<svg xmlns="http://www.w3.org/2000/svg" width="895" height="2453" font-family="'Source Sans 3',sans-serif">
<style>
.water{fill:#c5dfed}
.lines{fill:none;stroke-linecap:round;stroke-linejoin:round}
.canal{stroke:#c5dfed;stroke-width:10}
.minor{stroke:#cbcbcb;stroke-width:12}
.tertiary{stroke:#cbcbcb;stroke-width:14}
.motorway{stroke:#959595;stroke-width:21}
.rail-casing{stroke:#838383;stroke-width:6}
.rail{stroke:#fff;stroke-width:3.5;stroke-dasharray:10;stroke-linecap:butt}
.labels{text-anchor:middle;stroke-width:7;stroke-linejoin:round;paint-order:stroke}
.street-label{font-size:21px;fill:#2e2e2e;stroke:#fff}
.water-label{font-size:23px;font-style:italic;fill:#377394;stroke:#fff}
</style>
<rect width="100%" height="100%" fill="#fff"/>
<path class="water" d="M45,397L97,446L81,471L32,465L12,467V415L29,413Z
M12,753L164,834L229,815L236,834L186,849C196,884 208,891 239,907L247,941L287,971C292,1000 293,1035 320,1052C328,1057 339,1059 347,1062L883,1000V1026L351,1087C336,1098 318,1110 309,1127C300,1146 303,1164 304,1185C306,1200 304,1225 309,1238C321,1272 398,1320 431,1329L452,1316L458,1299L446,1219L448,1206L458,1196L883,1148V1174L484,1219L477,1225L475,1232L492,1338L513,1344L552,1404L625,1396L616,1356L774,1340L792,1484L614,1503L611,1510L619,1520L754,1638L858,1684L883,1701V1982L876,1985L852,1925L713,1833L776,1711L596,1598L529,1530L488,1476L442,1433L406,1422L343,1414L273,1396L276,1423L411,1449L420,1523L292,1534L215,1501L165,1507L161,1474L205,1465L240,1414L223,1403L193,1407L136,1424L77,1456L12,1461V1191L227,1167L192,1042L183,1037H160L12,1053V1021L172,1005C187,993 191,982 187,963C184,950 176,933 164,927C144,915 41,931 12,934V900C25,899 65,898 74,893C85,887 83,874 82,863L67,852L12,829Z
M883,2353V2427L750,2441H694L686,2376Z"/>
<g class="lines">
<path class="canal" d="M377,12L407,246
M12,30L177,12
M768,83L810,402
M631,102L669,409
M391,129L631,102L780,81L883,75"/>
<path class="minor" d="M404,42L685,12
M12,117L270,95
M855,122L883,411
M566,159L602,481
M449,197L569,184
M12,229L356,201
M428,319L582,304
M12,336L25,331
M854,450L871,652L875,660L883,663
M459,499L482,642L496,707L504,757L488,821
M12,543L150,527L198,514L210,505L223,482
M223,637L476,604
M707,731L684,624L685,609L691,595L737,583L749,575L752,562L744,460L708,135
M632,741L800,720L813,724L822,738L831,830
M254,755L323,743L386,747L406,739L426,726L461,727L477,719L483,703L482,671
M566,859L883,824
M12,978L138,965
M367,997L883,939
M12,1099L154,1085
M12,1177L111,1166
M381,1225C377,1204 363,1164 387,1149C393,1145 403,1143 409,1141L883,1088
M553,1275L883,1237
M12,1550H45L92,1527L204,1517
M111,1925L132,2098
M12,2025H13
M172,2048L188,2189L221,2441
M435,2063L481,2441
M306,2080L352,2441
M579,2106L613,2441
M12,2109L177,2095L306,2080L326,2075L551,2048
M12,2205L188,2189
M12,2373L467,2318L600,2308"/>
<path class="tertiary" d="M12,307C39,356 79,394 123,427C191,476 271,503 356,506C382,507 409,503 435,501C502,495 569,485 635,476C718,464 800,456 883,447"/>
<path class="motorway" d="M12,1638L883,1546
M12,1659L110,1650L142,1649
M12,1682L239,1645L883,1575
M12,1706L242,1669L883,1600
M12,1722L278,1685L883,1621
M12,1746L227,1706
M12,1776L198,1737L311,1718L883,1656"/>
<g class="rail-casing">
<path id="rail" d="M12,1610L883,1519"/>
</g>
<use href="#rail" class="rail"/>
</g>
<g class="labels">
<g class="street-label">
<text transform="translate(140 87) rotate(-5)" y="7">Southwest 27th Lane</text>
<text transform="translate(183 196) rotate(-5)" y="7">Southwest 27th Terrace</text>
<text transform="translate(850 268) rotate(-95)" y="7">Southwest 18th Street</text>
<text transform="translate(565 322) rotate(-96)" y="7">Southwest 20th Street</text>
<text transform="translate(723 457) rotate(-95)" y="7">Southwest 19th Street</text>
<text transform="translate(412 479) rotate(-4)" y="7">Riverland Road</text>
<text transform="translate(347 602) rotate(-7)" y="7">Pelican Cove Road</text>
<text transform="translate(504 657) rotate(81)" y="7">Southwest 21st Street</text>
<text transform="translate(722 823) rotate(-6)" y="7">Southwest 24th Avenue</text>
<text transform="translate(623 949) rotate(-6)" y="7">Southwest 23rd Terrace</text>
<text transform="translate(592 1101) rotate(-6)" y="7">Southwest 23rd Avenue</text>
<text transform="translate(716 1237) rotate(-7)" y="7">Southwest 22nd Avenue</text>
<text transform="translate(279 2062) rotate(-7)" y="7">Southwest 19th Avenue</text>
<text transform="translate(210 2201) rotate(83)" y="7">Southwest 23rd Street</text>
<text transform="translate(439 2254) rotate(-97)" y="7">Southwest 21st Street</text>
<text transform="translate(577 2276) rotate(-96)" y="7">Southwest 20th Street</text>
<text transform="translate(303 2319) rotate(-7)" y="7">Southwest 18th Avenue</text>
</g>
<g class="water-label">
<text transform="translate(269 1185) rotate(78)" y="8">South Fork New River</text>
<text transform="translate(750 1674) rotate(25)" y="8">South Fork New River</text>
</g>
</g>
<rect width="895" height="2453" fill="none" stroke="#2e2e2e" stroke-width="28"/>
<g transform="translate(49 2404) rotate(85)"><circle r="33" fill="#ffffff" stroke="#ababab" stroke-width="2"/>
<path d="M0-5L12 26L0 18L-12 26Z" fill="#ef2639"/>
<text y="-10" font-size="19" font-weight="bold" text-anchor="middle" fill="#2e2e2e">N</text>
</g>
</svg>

[TASK REQUIREMENTS]
Every word of the data above should be given again, exactly as it stands.

[OUTPUT FOR THIS EXERCISE]
<svg xmlns="http://www.w3.org/2000/svg" width="895" height="2453" font-family="'Source Sans 3',sans-serif">
<style>
.water{fill:#c5dfed}
.lines{fill:none;stroke-linecap:round;stroke-linejoin:round}
.canal{stroke:#c5dfed;stroke-width:10}
.minor{stroke:#cbcbcb;stroke-width:12}
.tertiary{stroke:#cbcbcb;stroke-width:14}
.motorway{stroke:#959595;stroke-width:21}
.rail-casing{stroke:#838383;stroke-width:6}
.rail{stroke:#fff;stroke-width:3.5;stroke-dasharray:10;stroke-linecap:butt}
.labels{text-anchor:middle;stroke-width:7;stroke-linejoin:round;paint-order:stroke}
.street-label{font-size:21px;fill:#2e2e2e;stroke:#fff}
.water-label{font-size:23px;font-style:italic;fill:#377394;stroke:#fff}
</style>
<rect width="100%" height="100%" fill="#fff"/>
<path class="water" d="M45,397L97,446L81,471L32,465L12,467V415L29,413Z
M12,753L164,834L229,815L236,834L186,849C196,884 208,891 239,907L247,941L287,971C292,1000 293,1035 320,1052C328,1057 339,1059 347,1062L883,1000V1026L351,1087C336,1098 318,1110 309,1127C300,1146 303,1164 304,1185C306,1200 304,1225 309,1238C321,1272 398,1320 431,1329L452,1316L458,1299L446,1219L448,1206L458,1196L883,1148V1174L484,1219L477,1225L475,1232L492,1338L513,1344L552,1404L625,1396L616,1356L774,1340L792,1484L614,1503L611,1510L619,1520L754,1638L858,1684L883,1701V1982L876,1985L852,1925L713,1833L776,1711L596,1598L529,1530L488,1476L442,1433L406,1422L343,1414L273,1396L276,1423L411,1449L420,1523L292,1534L215,1501L165,1507L161,1474L205,1465L240,1414L223,1403L193,1407L136,1424L77,1456L12,1461V1191L227,1167L192,1042L183,1037H160L12,1053V1021L172,1005C187,993 191,982 187,963C184,950 176,933 164,927C144,915 41,931 12,934V900C25,899 65,898 74,893C85,887 83,874 82,863L67,852L12,829Z
M883,2353V2427L750,2441H694L686,2376Z"/>
<g class="lines">
<path class="canal" d="M377,12L407,246
M12,30L177,12
M768,83L810,402
M631,102L669,409
M391,129L631,102L780,81L883,75"/>
<path class="minor" d="M404,42L685,12
M12,117L270,95
M855,122L883,411
M566,159L602,481
M449,197L569,184
M12,229L356,201
M428,319L582,304
M12,336L25,331
M854,450L871,652L875,660L883,663
M459,499L482,642L496,707L504,757L488,821
M12,543L150,527L198,514L210,505L223,482
M223,637L476,604
M707,731L684,624L685,609L691,595L737,583L749,575L752,562L744,460L708,135
M632,741L800,720L813,724L822,738L831,830
M254,755L323,743L386,747L406,739L426,726L461,727L477,719L483,703L482,671
M566,859L883,824
M12,978L138,965
M367,997L883,939
M12,1099L154,1085
M12,1177L111,1166
M381,1225C377,1204 363,1164 387,1149C393,1145 403,1143 409,1141L883,1088
M553,1275L883,1237
M12,1550H45L92,1527L204,1517
M111,1925L132,2098
M12,2025H13
M172,2048L188,2189L221,2441
M435,2063L481,2441
M306,2080L352,2441
M579,2106L613,2441
M12,2109L177,2095L306,2080L326,2075L551,2048
M12,2205L188,2189
M12,2373L467,2318L600,2308"/>
<path class="tertiary" d="M12,307C39,356 79,394 123,427C191,476 271,503 356,506C382,507 409,503 435,501C502,495 569,485 635,476C718,464 800,456 883,447"/>
<path class="motorway" d="M12,1638L883,1546
M12,1659L110,1650L142,1649
M12,1682L239,1645L883,1575
M12,1706L242,1669L883,1600
M12,1722L278,1685L883,1621
M12,1746L227,1706
M12,1776L198,1737L311,1718L883,1656"/>
<g class="rail-casing">
<path id="rail" d="M12,1610L883,1519"/>
</g>
<use href="#rail" class="rail"/>
</g>
<g class="labels">
<g class="street-label">
<text transform="translate(140 87) rotate(-5)" y="7">Southwest 27th Lane</text>
<text transform="translate(183 196) rotate(-5)" y="7">Southwest 27th Terrace</text>
<text transform="translate(850 268) rotate(-95)" y="7">Southwest 18th Street</text>
<text transform="translate(565 322) rotate(-96)" y="7">Southwest 20th Street</text>
<text transform="translate(723 457) rotate(-95)" y="7">Southwest 19th Street</text>
<text transform="translate(412 479) rotate(-4)" y="7">Riverland Road</text>
<text transform="translate(347 602) rotate(-7)" y="7">Pelican Cove Road</text>
<text transform="translate(504 657) rotate(81)" y="7">Southwest 21st Street</text>
<text transform="translate(722 823) rotate(-6)" y="7">Southwest 24th Avenue</text>
<text transform="translate(623 949) rotate(-6)" y="7">Southwest 23rd Terrace</text>
<text transform="translate(592 1101) rotate(-6)" y="7">Southwest 23rd Avenue</text>
<text transform="translate(716 1237) rotate(-7)" y="7">Southwest 22nd Avenue</text>
<text transform="translate(279 2062) rotate(-7)" y="7">Southwest 19th Avenue</text>
<text transform="translate(210 2201) rotate(83)" y="7">Southwest 23rd Street</text>
<text transform="translate(439 2254) rotate(-97)" y="7">Southwest 21st Street</text>
<text transform="translate(577 2276) rotate(-96)" y="7">Southwest 20th Street</text>
<text transform="translate(303 2319) rotate(-7)" y="7">Southwest 18th Avenue</text>
</g>
<g class="water-label">
<text transform="translate(269 1185) rotate(78)" y="8">South Fork New River</text>
<text transform="translate(750 1674) rotate(25)" y="8">South Fork New River</text>
</g>
</g>
<rect width="895" height="2453" fill="none" stroke="#2e2e2e" stroke-width="28"/>
<g transform="translate(49 2404) rotate(85)"><circle r="33" fill="#ffffff" stroke="#ababab" stroke-width="2"/>
<path d="M0-5L12 26L0 18L-12 26Z" fill="#ef2639"/>
<text y="-10" font-size="19" font-weight="bold" text-anchor="middle" fill="#2e2e2e">N</text>
</g>
</svg>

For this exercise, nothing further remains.